BEGIN Recorded information

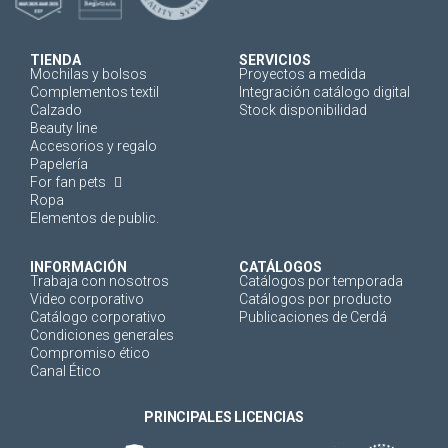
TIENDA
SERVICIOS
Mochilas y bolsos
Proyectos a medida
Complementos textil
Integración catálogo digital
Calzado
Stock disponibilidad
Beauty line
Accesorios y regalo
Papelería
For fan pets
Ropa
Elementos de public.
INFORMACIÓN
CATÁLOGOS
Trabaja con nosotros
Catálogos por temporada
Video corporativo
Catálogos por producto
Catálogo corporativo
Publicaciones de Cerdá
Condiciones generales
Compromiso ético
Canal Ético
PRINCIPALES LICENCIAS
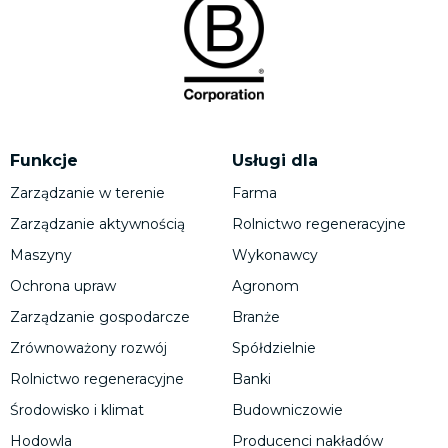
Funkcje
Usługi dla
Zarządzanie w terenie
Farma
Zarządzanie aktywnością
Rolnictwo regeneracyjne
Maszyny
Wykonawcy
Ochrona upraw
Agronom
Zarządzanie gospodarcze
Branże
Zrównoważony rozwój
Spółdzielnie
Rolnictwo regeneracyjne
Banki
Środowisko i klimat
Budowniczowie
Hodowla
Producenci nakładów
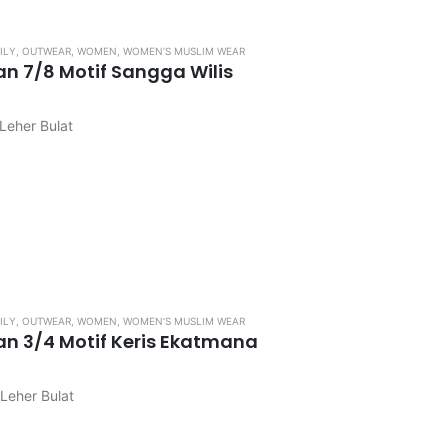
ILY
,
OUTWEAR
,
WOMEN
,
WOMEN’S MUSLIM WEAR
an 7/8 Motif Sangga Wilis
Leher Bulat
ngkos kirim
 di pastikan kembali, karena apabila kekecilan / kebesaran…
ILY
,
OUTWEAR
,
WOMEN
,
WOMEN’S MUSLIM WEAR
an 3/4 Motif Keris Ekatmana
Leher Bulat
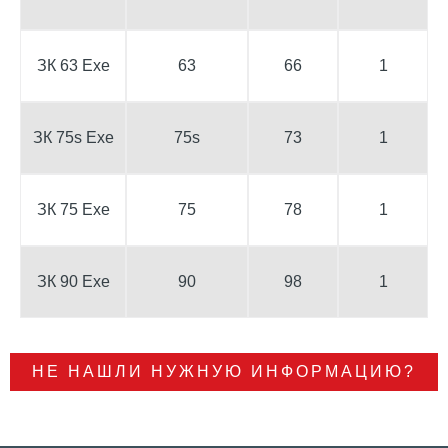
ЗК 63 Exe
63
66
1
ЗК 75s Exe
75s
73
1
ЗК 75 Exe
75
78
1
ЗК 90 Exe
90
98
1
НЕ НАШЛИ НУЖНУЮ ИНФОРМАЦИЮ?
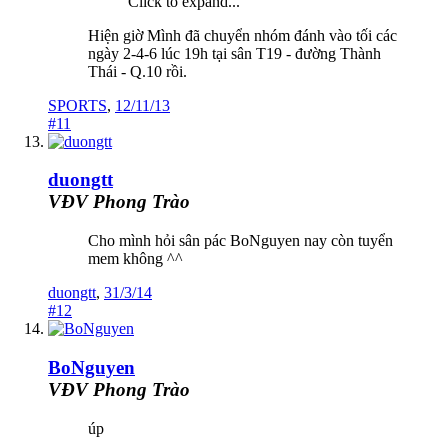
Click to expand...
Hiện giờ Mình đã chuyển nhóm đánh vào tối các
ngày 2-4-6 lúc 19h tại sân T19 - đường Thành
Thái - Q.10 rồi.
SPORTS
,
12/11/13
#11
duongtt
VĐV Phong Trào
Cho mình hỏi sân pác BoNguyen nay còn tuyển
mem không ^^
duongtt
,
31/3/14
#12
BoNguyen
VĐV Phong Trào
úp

END Recorded information

§ **Assignment**: Transcribe the text of all five items above line by line, reproducing each line exactly as it appears, and leave out the pictures.

§ **Exercise output**:
TIENDA
SERVICIOS
Mochilas y bolsos
Proyectos a medida
Complementos textil
Integración catálogo digital
Calzado
Stock disponibilidad
Beauty line
Accesorios y regalo
Papelería
For fan pets
Ropa
Elementos de public.
INFORMACIÓN
CATÁLOGOS
Trabaja con nosotros
Catálogos por temporada
Video corporativo
Catálogos por producto
Catálogo corporativo
Publicaciones de Cerdá
Condiciones generales
Compromiso ético
Canal Ético
PRINCIPALES LICENCIAS
Funkcje
Usługi dla
Zarządzanie w terenie
Farma
Zarządzanie aktywnością
Rolnictwo regeneracyjne
Maszyny
Wykonawcy
Ochrona upraw
Agronom
Zarządzanie gospodarcze
Branże
Zrównoważony rozwój
Spółdzielnie
Rolnictwo regeneracyjne
Banki
Środowisko i klimat
Budowniczowie
Hodowla
Producenci nakładów
ILY
,
OUTWEAR
,
WOMEN
,
WOMEN’S MUSLIM WEAR
an 7/8 Motif Sangga Wilis
Leher Bulat
ngkos kirim
 di pastikan kembali, karena apabila kekecilan / kebesaran…
ILY
,
OUTWEAR
,
WOMEN
,
WOMEN’S MUSLIM WEAR
an 3/4 Motif Keris Ekatmana
Leher Bulat
ЗК 63 Exe
63
66
1
ЗК 75s Exe
75s
73
1
ЗК 75 Exe
75
78
1
ЗК 90 Exe
90
98
1
НЕ НАШЛИ НУЖНУЮ ИНФОРМАЦИЮ?
Click to expand...
Hiện giờ Mình đã chuyển nhóm đánh vào tối các
ngày 2-4-6 lúc 19h tại sân T19 - đường Thành
Thái - Q.10 rồi.
SPORTS
,
12/11/13
#11
duongtt
VĐV Phong Trào
Cho mình hỏi sân pác BoNguyen nay còn tuyển
mem không ^^
duongtt
,
31/3/14
#12
BoNguyen
VĐV Phong Trào
úp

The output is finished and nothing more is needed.